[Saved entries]

┄┄┄┄┄┄

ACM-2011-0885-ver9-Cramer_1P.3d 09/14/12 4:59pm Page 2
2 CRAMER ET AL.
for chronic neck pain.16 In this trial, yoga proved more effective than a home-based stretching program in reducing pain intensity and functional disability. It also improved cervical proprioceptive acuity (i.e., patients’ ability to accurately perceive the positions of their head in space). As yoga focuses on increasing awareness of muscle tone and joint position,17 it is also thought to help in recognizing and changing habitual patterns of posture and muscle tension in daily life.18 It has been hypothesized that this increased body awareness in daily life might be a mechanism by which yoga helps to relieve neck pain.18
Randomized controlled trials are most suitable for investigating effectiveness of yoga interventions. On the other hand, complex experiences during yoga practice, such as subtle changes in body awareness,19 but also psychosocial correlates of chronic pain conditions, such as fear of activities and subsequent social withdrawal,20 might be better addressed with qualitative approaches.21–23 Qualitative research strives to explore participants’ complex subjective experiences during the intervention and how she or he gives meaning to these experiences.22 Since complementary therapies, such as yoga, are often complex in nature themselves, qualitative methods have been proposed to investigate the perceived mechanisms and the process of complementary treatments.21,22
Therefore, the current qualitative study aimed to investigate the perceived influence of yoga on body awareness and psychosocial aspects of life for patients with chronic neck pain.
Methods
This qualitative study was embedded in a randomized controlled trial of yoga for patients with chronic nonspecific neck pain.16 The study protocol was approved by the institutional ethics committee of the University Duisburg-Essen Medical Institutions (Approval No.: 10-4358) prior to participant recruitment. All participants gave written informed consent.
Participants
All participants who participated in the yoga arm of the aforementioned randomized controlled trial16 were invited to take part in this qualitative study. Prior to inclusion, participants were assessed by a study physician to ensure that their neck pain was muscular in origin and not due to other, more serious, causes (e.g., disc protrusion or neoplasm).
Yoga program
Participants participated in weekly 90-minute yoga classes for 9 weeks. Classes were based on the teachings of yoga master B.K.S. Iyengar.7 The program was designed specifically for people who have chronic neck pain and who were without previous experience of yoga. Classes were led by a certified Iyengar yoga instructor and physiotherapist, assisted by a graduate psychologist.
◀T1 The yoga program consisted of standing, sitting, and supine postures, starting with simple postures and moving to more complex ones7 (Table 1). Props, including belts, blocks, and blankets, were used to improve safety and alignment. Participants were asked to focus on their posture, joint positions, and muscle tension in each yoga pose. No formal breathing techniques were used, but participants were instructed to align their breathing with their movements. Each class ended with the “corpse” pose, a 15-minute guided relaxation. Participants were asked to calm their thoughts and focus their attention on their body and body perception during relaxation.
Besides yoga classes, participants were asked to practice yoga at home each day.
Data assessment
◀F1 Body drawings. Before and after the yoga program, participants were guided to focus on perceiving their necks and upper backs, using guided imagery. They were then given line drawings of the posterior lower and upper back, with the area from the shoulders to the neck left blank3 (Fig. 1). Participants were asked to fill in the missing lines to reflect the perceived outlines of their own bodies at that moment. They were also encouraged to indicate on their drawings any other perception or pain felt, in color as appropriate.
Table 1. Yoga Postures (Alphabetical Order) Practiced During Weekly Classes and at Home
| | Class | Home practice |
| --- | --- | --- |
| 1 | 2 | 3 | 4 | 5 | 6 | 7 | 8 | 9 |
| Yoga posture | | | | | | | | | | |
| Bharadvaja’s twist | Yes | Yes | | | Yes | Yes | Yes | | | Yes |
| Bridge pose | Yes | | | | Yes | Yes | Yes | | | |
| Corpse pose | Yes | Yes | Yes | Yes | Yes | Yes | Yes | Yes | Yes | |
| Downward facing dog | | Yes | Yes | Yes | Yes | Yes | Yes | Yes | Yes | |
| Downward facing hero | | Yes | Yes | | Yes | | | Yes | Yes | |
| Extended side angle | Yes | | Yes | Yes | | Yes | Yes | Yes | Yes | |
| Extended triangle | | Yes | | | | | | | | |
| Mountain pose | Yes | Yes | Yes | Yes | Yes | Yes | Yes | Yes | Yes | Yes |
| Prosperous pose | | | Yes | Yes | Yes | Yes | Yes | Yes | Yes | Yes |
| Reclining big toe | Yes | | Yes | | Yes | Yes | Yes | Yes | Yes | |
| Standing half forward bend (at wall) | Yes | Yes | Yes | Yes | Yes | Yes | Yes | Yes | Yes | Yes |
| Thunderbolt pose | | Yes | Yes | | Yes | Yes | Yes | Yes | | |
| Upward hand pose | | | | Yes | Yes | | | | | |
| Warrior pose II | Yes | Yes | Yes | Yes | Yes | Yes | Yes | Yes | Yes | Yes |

┄┄┄┄┄┄

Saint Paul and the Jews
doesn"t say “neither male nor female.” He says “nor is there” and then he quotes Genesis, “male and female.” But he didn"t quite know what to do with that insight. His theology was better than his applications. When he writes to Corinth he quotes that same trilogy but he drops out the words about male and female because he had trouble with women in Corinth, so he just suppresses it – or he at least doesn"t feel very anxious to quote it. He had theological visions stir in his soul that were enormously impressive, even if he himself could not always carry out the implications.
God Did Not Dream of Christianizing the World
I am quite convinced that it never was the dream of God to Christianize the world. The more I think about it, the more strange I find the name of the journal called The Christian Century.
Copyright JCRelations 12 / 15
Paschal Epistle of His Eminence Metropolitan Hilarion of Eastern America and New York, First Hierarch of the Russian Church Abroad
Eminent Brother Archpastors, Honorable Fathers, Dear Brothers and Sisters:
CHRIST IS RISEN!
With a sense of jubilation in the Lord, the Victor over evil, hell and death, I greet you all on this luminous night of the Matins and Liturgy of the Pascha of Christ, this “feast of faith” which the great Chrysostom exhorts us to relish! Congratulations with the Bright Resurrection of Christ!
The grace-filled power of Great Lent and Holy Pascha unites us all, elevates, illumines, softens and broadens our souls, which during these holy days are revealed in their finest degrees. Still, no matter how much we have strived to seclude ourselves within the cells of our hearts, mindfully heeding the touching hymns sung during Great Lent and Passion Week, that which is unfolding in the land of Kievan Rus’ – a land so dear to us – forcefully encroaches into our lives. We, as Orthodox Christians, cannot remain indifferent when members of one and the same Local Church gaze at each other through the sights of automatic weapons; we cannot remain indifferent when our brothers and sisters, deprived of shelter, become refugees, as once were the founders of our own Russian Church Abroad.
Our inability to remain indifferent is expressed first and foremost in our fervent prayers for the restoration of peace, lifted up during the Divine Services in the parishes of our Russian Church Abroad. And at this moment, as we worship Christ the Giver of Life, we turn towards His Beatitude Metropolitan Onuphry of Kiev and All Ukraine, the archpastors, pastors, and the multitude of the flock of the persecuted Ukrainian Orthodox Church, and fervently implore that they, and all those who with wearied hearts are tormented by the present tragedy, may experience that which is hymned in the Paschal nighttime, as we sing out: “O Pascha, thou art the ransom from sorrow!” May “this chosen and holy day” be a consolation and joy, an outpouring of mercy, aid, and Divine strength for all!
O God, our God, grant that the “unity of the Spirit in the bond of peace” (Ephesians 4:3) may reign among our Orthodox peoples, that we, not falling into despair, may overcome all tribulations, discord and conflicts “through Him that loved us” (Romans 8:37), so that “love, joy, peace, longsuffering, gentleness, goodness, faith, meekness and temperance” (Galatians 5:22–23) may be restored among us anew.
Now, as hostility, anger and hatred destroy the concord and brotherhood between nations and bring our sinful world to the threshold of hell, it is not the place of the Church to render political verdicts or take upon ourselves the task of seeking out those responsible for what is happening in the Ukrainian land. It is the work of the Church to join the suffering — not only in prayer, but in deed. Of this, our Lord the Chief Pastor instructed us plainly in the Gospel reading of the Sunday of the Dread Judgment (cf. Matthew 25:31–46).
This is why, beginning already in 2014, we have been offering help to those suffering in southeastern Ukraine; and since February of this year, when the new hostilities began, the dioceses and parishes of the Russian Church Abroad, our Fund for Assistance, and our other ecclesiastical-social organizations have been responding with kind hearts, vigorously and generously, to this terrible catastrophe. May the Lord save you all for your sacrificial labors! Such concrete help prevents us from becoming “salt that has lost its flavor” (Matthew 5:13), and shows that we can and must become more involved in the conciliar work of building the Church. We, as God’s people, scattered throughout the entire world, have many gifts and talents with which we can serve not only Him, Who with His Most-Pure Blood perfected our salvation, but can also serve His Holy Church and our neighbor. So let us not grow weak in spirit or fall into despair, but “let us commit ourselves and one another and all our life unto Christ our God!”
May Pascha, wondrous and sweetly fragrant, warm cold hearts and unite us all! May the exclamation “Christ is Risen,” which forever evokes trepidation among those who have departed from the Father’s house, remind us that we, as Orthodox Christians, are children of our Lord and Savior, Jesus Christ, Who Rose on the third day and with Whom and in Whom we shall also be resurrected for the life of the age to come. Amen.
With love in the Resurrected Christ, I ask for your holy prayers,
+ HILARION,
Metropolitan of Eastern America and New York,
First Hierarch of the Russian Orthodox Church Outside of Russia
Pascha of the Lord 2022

┄┄┄┄┄┄

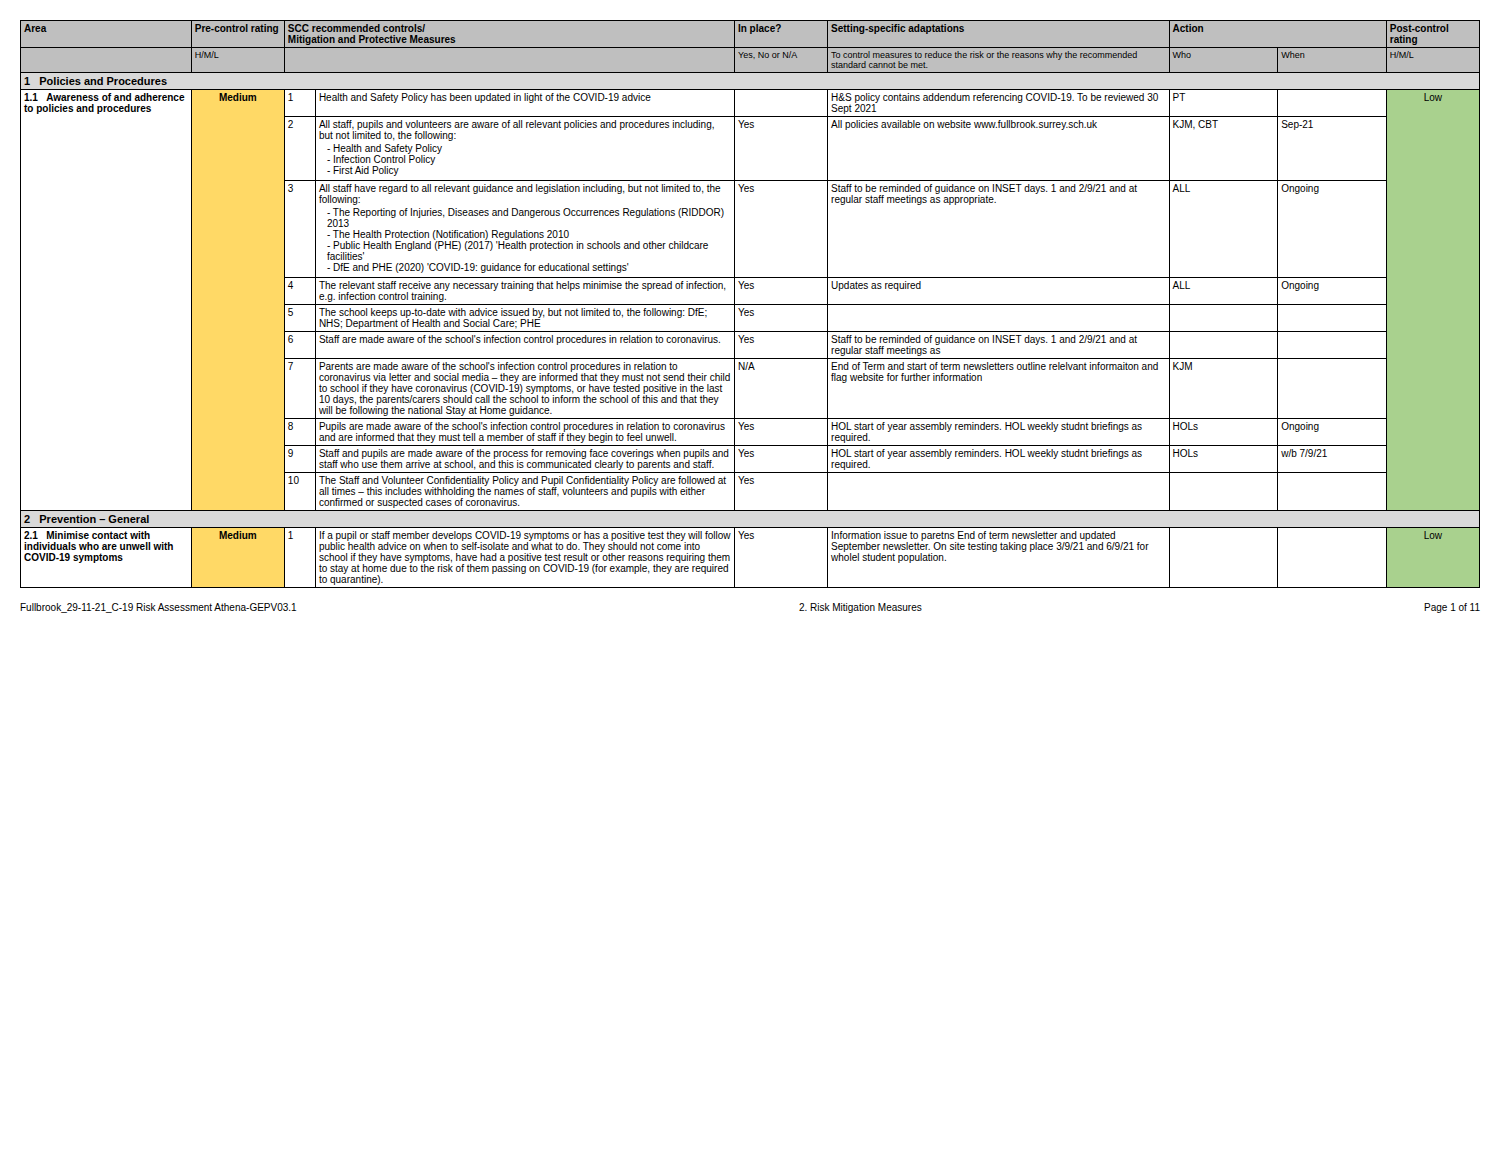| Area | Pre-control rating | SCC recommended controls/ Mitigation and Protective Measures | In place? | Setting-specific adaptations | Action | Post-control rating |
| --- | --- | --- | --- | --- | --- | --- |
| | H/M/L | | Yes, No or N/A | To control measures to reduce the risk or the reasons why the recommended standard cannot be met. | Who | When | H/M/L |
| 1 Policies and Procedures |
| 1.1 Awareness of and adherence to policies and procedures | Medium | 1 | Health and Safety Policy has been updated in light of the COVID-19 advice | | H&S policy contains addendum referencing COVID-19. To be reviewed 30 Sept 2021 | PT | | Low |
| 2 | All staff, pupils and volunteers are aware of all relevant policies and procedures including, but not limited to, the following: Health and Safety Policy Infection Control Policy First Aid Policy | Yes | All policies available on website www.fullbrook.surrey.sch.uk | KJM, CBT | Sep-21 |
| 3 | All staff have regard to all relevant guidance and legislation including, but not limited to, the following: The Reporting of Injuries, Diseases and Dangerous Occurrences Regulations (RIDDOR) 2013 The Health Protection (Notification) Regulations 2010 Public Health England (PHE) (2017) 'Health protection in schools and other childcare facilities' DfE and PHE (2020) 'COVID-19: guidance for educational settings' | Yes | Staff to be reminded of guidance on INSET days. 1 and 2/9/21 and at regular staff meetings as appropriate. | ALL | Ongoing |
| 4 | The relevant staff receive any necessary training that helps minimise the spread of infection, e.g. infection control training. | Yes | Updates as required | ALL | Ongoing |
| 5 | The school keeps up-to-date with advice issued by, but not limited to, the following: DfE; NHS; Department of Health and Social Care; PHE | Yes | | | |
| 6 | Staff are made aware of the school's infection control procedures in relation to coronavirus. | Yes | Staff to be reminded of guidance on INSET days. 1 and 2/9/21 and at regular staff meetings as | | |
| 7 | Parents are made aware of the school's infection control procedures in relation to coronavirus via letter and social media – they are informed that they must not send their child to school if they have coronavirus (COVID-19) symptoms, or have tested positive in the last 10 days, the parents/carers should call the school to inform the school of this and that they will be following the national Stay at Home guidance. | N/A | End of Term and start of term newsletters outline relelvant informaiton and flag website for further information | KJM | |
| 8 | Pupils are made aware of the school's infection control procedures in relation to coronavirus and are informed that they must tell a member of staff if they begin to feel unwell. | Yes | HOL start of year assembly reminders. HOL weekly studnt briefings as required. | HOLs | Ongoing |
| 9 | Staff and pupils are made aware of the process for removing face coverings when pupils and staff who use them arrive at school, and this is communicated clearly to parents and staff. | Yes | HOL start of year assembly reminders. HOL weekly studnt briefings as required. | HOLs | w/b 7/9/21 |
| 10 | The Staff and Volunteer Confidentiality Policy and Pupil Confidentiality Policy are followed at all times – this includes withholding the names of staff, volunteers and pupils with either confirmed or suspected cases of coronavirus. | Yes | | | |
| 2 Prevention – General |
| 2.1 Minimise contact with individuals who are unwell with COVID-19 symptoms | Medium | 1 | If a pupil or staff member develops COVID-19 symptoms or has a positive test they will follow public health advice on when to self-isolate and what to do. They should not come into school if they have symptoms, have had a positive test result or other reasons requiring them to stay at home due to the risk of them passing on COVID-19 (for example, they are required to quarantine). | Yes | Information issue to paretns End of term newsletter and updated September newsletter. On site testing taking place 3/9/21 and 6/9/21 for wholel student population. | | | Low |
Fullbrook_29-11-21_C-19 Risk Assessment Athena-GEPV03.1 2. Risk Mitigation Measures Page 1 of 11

┄┄┄┄┄┄

Given the records above, return exactly the lines starting at the line containing "Thunderbolt pose |" and ending at the line containing "Warrior pose II", including both.

FINISHED EXERCISE:
| Thunderbolt pose | | Yes | Yes | | Yes | Yes | Yes | Yes | | |
| Upward hand pose | | | | Yes | Yes | | | | | |
| Warrior pose II | Yes | Yes | Yes | Yes | Yes | Yes | Yes | Yes | Yes | Yes |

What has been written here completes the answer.